● **Given passage**
START

The clock had a price To make those trade-offs concretely rather than by argument, the program ran a cost-of-delay model built on the business case — the method Reinertsen and Smith formalized and that lateralworks has used for years to put a number on time. For this product the model put the cost of delay at about $173,000 a day: roughly $5.2 million in profit for every month the product reached the market late. A number that size changes behavior. It tells an engineer that paying to save a week is almost always right, and it lets the whole team weigh a new feature, a cost reduction, or a schedule slip on the same scale — the business case — instead of by opinion.
The idea Ignore the constraints Innovation comes when thinkers ignore the constraints — which is exactly backwards from how development normally begins. lateralworks program assessment Project Rubicon, 2016
Removing every constraint
The core invention did not come from a specification. It came from a room deliberately set up to break one. In September 2015 lateralworks opened the program with a structured creative-thinking challenge — a proven technique for getting a team to suspend the assumptions it does not know it is making.

END

● **Jobs**
[A] Please answer these questions from the text about the development program, one answer per line:
(i) What daily cost of delay did the model put on this product?
(ii) In what month and year did the program open with a structured creative-thinking challenge?
(iii) According to the idea section, when does innovation come?
[B] Resume the text about the development program right after its final sentence.

● **Listed entries**

START

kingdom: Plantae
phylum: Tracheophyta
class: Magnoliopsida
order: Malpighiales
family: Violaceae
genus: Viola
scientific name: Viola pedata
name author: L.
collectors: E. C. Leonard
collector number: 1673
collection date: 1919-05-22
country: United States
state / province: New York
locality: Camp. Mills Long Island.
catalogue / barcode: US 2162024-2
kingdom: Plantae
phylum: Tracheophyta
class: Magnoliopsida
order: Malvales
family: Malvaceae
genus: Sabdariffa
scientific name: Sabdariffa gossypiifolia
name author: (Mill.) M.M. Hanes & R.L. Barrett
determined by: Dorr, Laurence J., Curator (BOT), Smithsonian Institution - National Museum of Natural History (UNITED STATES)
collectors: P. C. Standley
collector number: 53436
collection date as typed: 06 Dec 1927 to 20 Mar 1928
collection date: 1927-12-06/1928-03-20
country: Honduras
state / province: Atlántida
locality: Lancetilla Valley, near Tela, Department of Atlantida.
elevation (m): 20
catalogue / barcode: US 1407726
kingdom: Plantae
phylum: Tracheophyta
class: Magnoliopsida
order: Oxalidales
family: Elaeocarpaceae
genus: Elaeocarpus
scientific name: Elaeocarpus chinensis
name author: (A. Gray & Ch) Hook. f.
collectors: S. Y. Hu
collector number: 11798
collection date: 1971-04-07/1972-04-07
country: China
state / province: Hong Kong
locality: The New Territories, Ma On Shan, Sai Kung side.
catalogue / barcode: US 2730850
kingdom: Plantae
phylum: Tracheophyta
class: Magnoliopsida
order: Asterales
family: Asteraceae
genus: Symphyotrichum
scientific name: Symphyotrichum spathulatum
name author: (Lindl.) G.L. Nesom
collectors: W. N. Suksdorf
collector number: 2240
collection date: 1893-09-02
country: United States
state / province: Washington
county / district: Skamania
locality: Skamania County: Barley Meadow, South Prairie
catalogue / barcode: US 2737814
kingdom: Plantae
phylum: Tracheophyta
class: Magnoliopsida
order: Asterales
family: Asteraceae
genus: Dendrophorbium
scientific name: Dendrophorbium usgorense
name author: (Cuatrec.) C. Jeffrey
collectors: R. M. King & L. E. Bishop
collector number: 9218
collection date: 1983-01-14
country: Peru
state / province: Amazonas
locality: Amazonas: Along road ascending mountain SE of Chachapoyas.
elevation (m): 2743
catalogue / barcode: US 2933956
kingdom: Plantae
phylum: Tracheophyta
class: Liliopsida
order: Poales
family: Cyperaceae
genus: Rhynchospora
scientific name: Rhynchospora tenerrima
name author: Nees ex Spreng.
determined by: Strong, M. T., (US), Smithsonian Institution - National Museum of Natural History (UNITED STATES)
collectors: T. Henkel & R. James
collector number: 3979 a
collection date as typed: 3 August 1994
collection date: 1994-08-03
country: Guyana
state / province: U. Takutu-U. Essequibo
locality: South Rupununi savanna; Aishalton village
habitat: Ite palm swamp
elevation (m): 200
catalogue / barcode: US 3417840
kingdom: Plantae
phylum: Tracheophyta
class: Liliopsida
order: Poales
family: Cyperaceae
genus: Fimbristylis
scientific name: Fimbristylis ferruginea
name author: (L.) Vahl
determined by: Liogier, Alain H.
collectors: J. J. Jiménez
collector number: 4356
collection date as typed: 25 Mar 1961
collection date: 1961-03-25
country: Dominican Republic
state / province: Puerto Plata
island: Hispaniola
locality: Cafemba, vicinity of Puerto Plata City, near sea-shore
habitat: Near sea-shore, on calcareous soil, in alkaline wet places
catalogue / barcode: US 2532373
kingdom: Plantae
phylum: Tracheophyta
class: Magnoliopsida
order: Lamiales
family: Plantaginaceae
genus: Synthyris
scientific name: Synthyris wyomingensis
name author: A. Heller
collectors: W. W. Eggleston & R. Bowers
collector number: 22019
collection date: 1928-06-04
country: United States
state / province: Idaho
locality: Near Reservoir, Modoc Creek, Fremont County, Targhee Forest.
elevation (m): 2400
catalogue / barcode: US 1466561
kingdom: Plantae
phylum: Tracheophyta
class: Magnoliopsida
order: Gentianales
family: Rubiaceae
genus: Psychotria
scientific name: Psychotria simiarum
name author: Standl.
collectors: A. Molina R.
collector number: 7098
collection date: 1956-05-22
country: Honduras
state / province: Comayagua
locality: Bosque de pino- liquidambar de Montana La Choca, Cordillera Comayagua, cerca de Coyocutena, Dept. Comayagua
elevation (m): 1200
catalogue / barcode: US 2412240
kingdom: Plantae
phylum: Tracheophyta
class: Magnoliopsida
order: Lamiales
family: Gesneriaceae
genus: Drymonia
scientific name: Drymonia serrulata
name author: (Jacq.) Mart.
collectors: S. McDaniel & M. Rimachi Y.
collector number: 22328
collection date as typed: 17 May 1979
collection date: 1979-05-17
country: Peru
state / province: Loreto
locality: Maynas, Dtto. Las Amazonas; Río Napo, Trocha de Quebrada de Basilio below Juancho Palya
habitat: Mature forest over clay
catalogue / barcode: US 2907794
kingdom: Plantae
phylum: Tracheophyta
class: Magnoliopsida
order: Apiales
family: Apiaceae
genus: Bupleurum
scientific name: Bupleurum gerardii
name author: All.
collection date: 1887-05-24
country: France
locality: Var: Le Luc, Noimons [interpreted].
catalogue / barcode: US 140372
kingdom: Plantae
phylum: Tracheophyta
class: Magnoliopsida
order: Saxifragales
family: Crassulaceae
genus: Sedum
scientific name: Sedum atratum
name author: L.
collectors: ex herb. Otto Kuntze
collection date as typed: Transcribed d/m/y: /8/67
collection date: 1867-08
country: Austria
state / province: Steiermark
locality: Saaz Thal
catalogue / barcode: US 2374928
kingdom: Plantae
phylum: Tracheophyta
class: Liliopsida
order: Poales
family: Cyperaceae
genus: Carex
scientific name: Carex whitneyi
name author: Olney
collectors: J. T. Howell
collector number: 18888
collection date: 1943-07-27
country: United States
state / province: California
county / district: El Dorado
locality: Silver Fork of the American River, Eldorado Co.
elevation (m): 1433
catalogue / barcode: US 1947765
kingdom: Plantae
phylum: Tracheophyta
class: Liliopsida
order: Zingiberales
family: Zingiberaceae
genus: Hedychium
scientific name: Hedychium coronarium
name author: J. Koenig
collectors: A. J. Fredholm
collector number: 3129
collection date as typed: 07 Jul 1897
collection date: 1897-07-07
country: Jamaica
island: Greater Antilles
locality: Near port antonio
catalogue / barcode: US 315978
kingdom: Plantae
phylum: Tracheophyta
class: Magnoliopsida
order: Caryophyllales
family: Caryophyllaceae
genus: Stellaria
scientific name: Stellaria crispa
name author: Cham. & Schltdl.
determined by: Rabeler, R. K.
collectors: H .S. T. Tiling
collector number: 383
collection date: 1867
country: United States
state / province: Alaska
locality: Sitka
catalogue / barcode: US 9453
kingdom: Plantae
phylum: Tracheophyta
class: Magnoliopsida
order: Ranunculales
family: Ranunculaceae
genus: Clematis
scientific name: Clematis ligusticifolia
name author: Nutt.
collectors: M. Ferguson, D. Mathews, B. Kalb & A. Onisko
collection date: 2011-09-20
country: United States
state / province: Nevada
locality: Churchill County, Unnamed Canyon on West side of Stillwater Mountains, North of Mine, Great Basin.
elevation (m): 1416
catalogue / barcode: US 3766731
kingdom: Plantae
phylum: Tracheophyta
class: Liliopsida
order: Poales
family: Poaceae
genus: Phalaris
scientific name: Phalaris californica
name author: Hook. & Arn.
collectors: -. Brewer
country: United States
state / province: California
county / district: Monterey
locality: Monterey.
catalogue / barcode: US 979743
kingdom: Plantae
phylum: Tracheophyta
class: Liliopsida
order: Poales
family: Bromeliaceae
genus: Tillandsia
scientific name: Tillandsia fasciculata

END

● **The answers**
[A]
(i) About $173,000 a day.
(ii) September 2015.
(iii) When thinkers ignore the constraints.

[B]
Section four The workshop that produced the idea The method is counter-intuitive, and that is the point. Normal development starts with constraints and tries to solve within them. The challenge workshop does the opposite: it states the end goal in the most demanding terms — here, a device a third the cost of the competition and small enough to fit inside a cable — and then removes every assumed constraint about how to get there. We asked the engineers to list every assumption behind their earlier attempt at an inverter, and then to challenge each one and free-think the alternatives. One engineer on the team, released from the conventional way of thinking about inverters, arrived at the idea that carried the whole program: a half-sine-wave switching scheme and a distributed topology that spread the conversion across many small nodes instead of concentrating it in one. Because the performance targets were radical, they demanded an equally radical concept — and that is exactly what the right conditions and the right person produced. Figure 6. The half-sine-wave signature on the bench oscilloscope — the switching behavior at the heart of the distributed design. Seeing the waveform hold on the scope was the first hard evidence the concept was real. Three weeks from idea to breadboard The team did not wait to see whether the idea would survive review. By October — less than three weeks after conceiving it — they had breadboarded the concept and shown that it worked. It met the performance targets, it was cost competitive, and it could hit the size target. A team arriving at an idea that complete on the first attempt is rare; it is the outcome the challenge method is designed to produce, and it happened here because the team had total freedom to create and no constraints to design around.
Five engineers, one schedule
A good idea is necessary and not sufficient. The reason Rubicon moved at the speed it did is that the program was organized — the team, the host conditions, and the schedule — to let the idea travel without friction. This is the part of the story that transfers to any program, in any industry.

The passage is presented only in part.